Generally, the determination of whether a particular
legislative classification has a legitimate public purpose is a
decision left to the Legislature. See State v. Gaylen, 221 Neb.
497, 378 N.W.2d 182 (1985). Furthermore, states are usually
afforded wide latitude in providing for different treatment of
different classes of people. Stoehr v. Whipple, 405 F.Supp. 1249
(D.Neb. 1976). In the area of social welfare legislation, a state
statute will not normally violate the equal protection clause
merely because classifications made under that statute are
imperfect. Dandridge v. Williams, 397 U.S. 471, 485 (1970); State
v. Garber, 249 Neb. 648, 545 N.W.2d 75 (1996); Distinctive Printing
& Packaging Co. v. Cox, 232 Neb. 846, 443 N.W.2d 566 (1989).
Given these standards, the ability of the pending
legislative proposal to sustain a legal challenge would be
dependent upon the rationale for implementing a statutory
differentiation of peacetime veterans. The U.S. Supreme Court has
held that "a common characteristic shared by beneficiaries and
nonbeneficiaries alike, is not sufficient to invalidate a statute
when other characteristics peculiar to only one group rationally
explain the statute's different treatment of the two groups."
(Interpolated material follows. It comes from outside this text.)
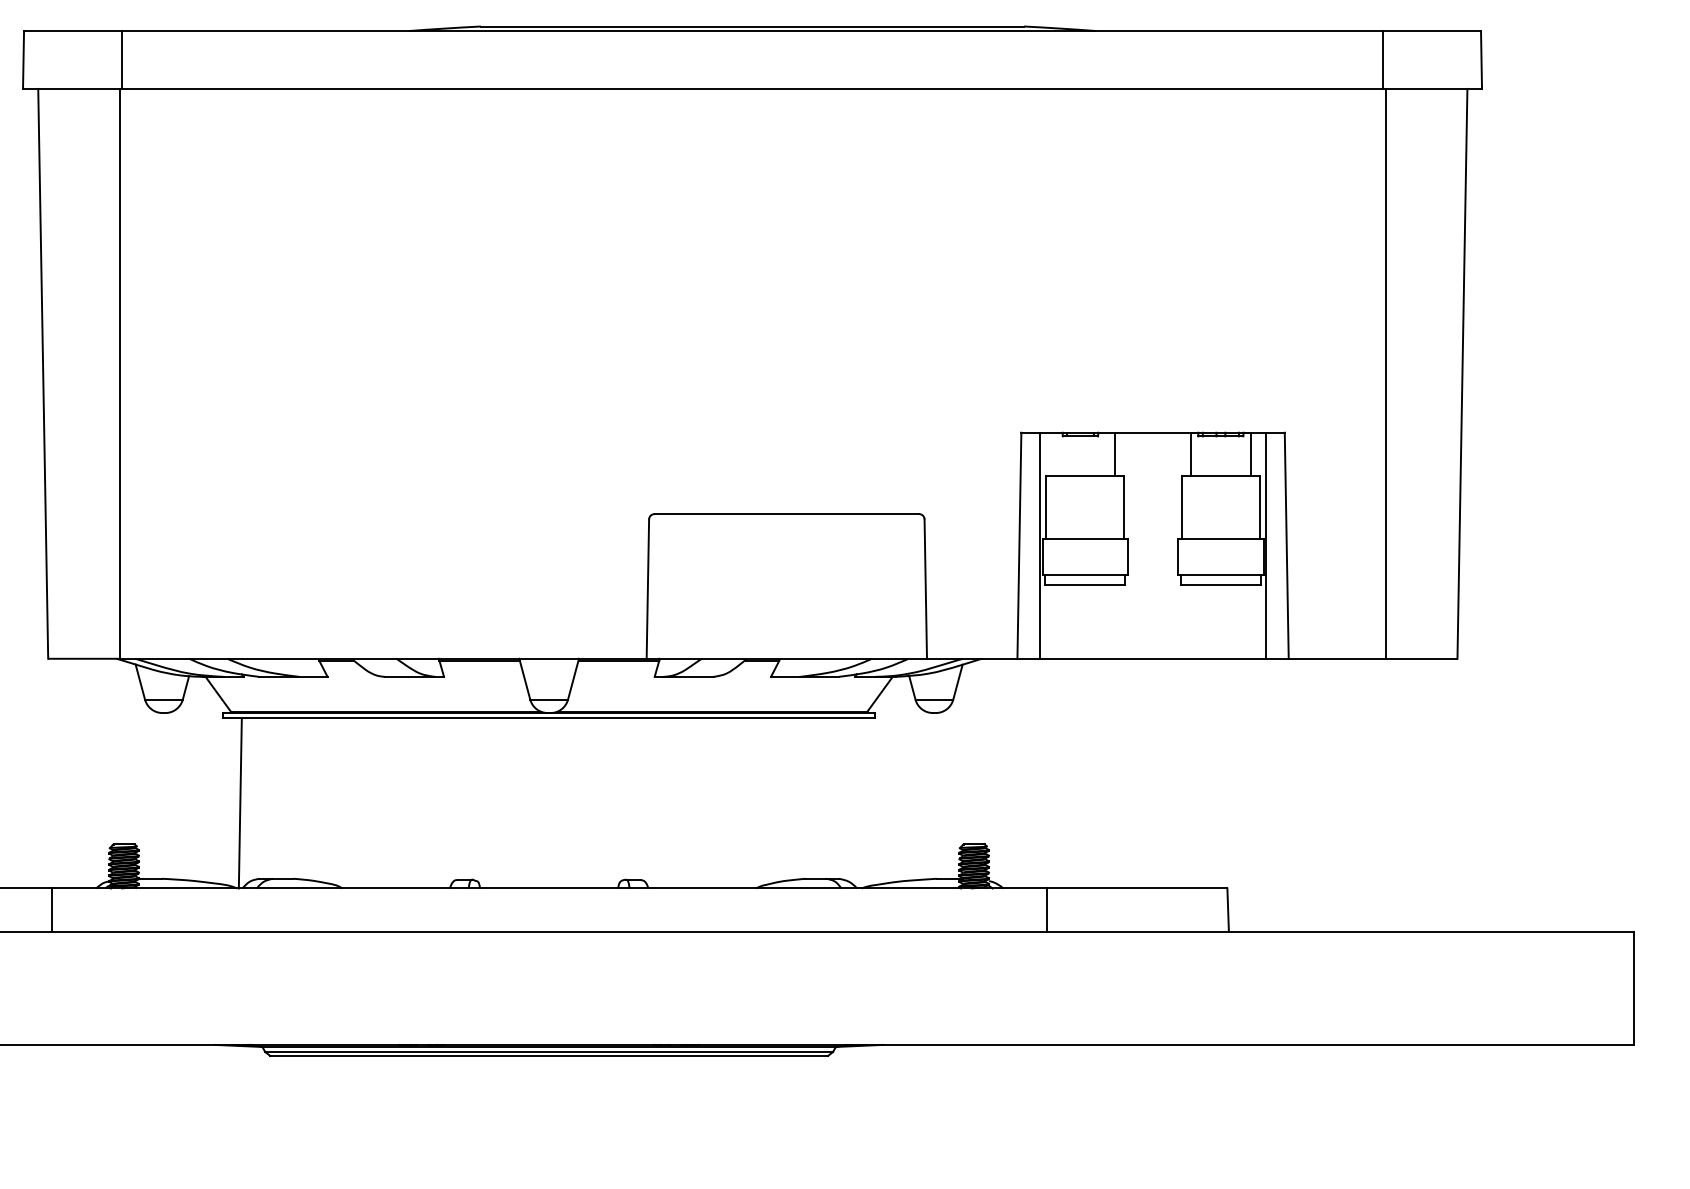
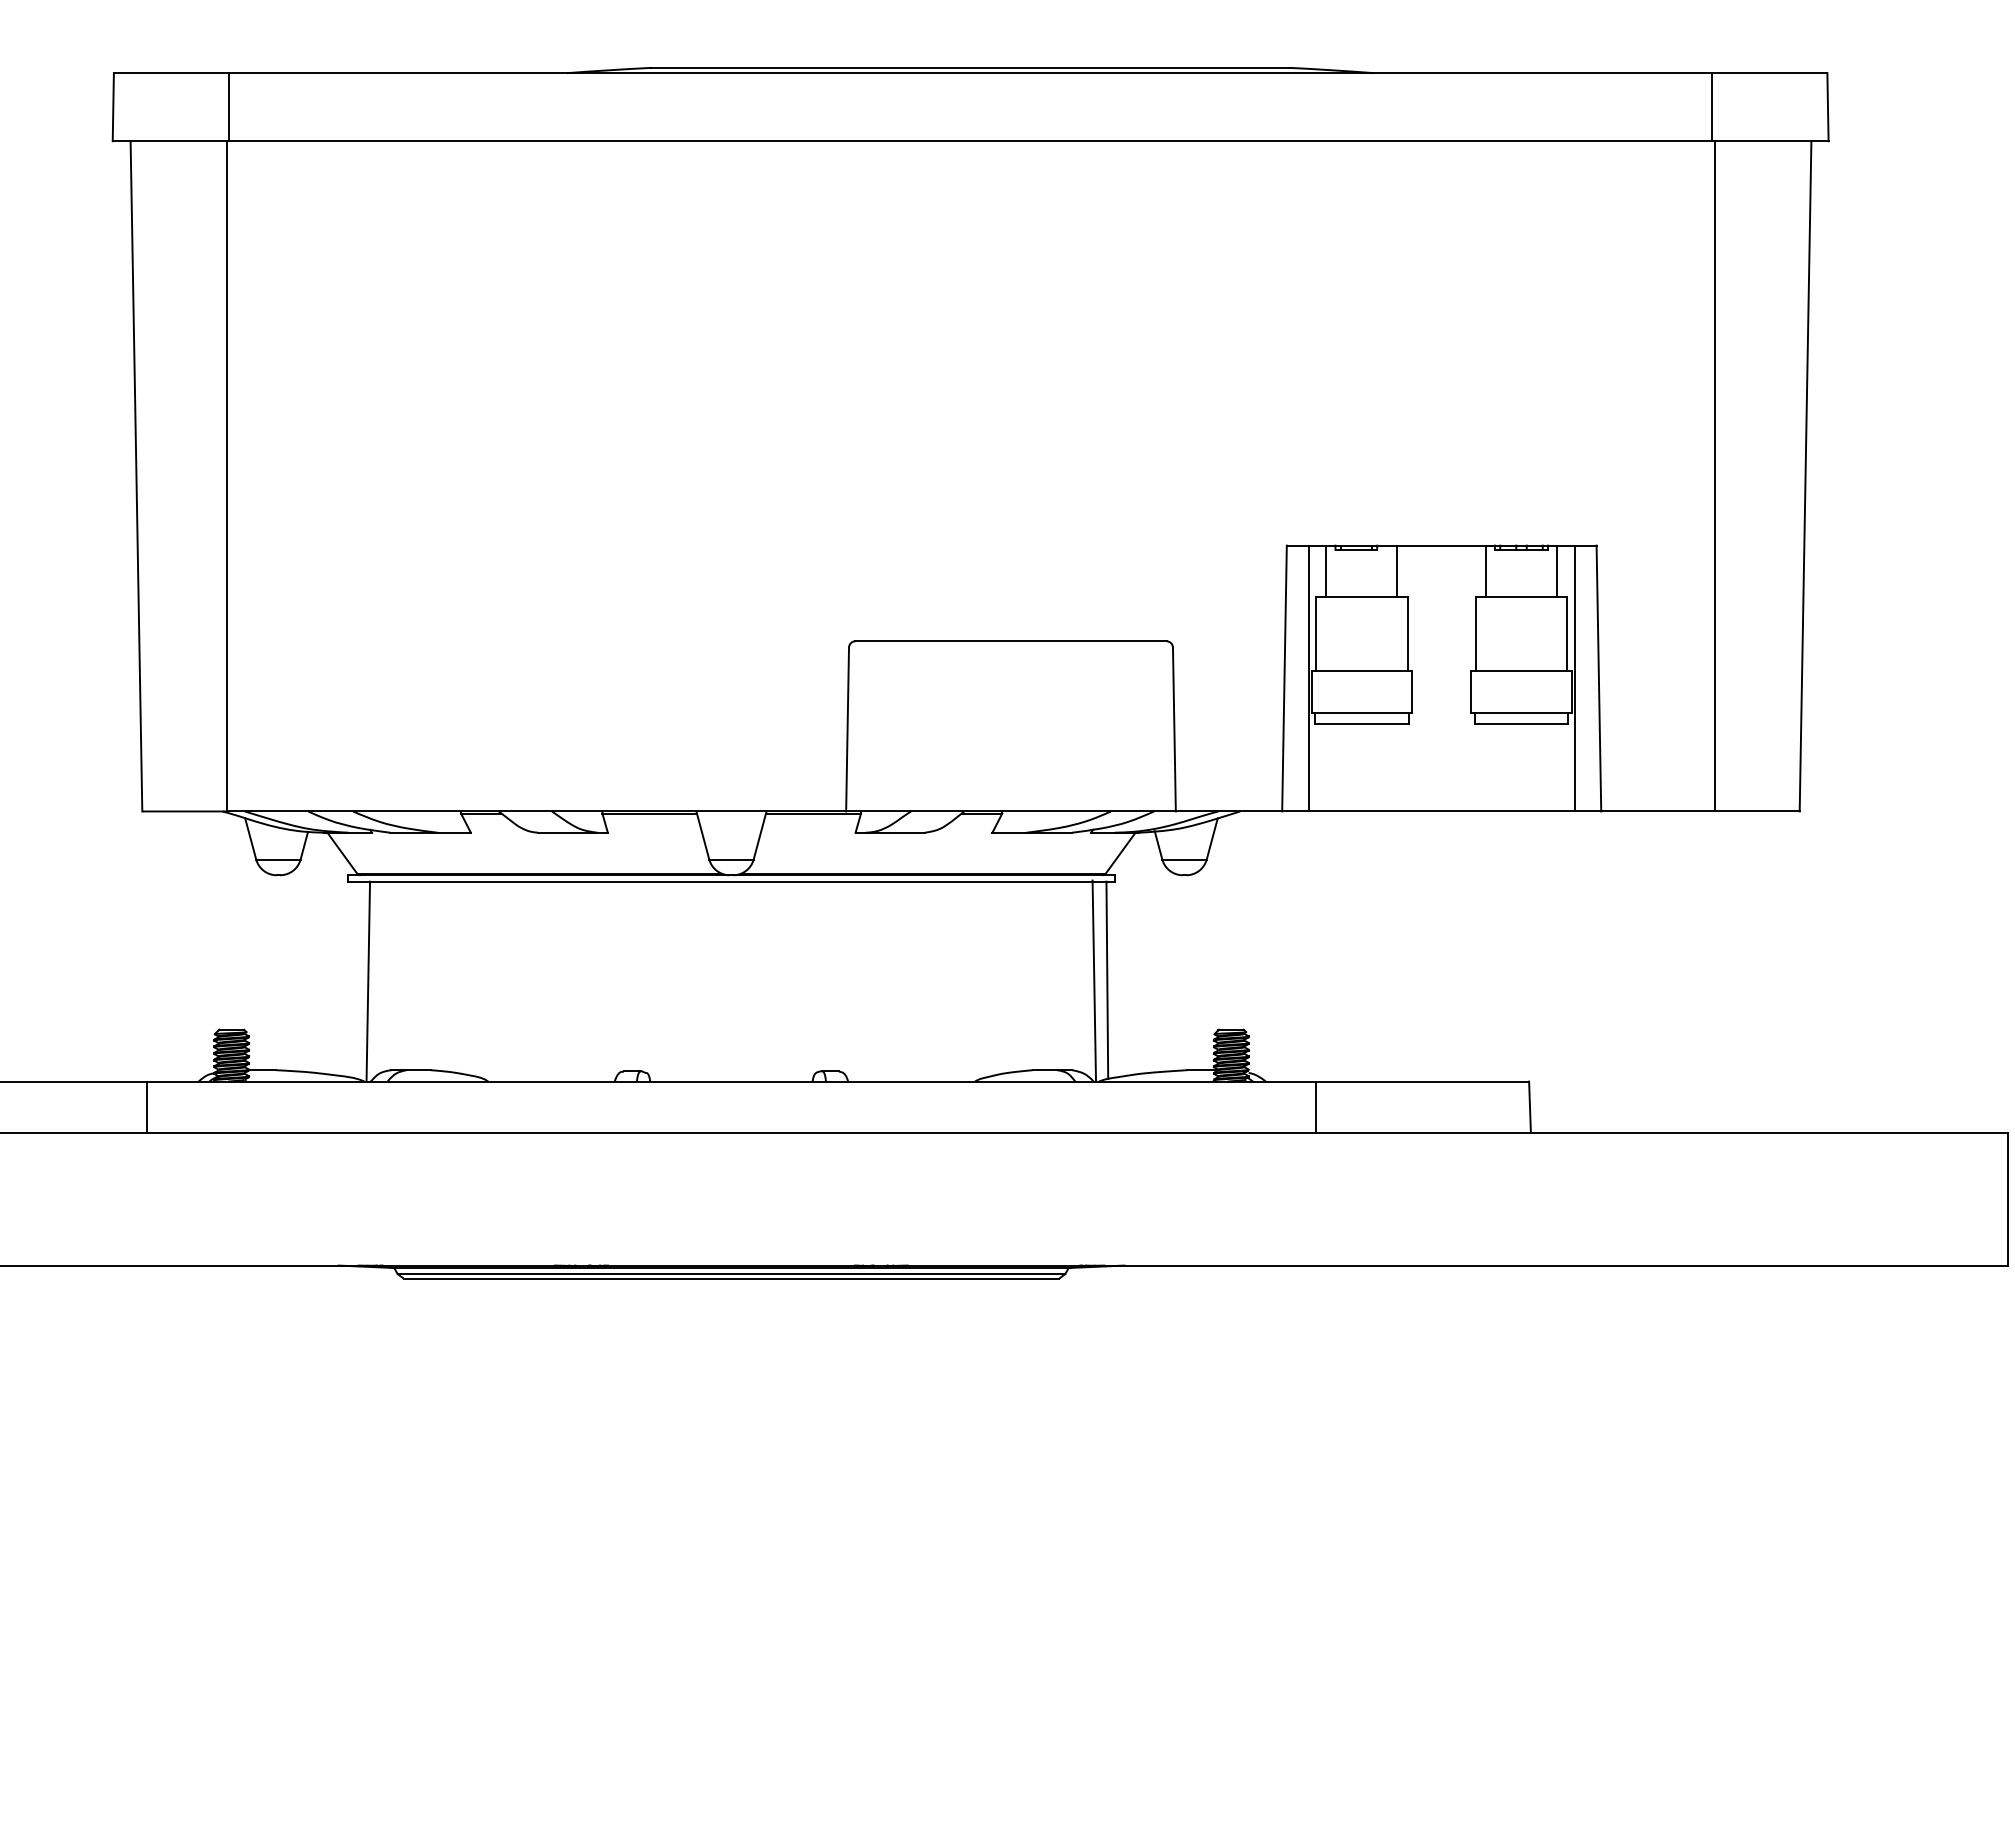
line: (1055, 453) -> (1326, 570), added
line: (868, 801) -> (1107, 979), added
line: (857, 802) -> (1094, 980), added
Johnson v. Robinson, 415 U.S. 361, 378 (1974).
Pursuant to the definition of wartime veterans provided
for in Neb. Rev. Stat. § 80-401.01, only those veterans who served
on active duty in the military for a period of approximately 36 of
the past 100 years are now eligible for admission to the Nebraska
Veterans' Home System. Veterans whose service dates cover the
remaining 64 years of that time period are not eligible for home
admission. Expansion of current eligibility restrictions to any
group of veterans will likely involve significant costs to the
State. The practical cost issue has, under certain circumstances,
been validated as a rational basis for differentiating amongst
classes of veterans. See Besinga v. U.S., 14 F.3d 1356 (9th Cir.),
cert. denied, 513 U.S. 864 (1994) (upholding Congressional statute
providing for certain veterans benefits for Philippine Commonwealth
Army veterans but excluding from benefit status those veterans of
the Old Philippine Scouts).
The Legislature has authority to amend current statutory
criteria pertaining to veterans' home admission eligibility.
Nebraska already distinguishes between the class of "veterans" in
its admission requirements. Veterans who served during specified
periods of war are eligible for admission while those who served
outside of the specified dates are ineligible for home admission.
The validity of further differentiation amongst "peacetime"
veterans would be assessed under the "rational basis scrutiny"
test. Under that standard, Nebraska would have to demonstrate that
different treatment among that group of veterans is based upon a
legitimate public purpose and that the separate classification
bears reasonable relation to that purpose.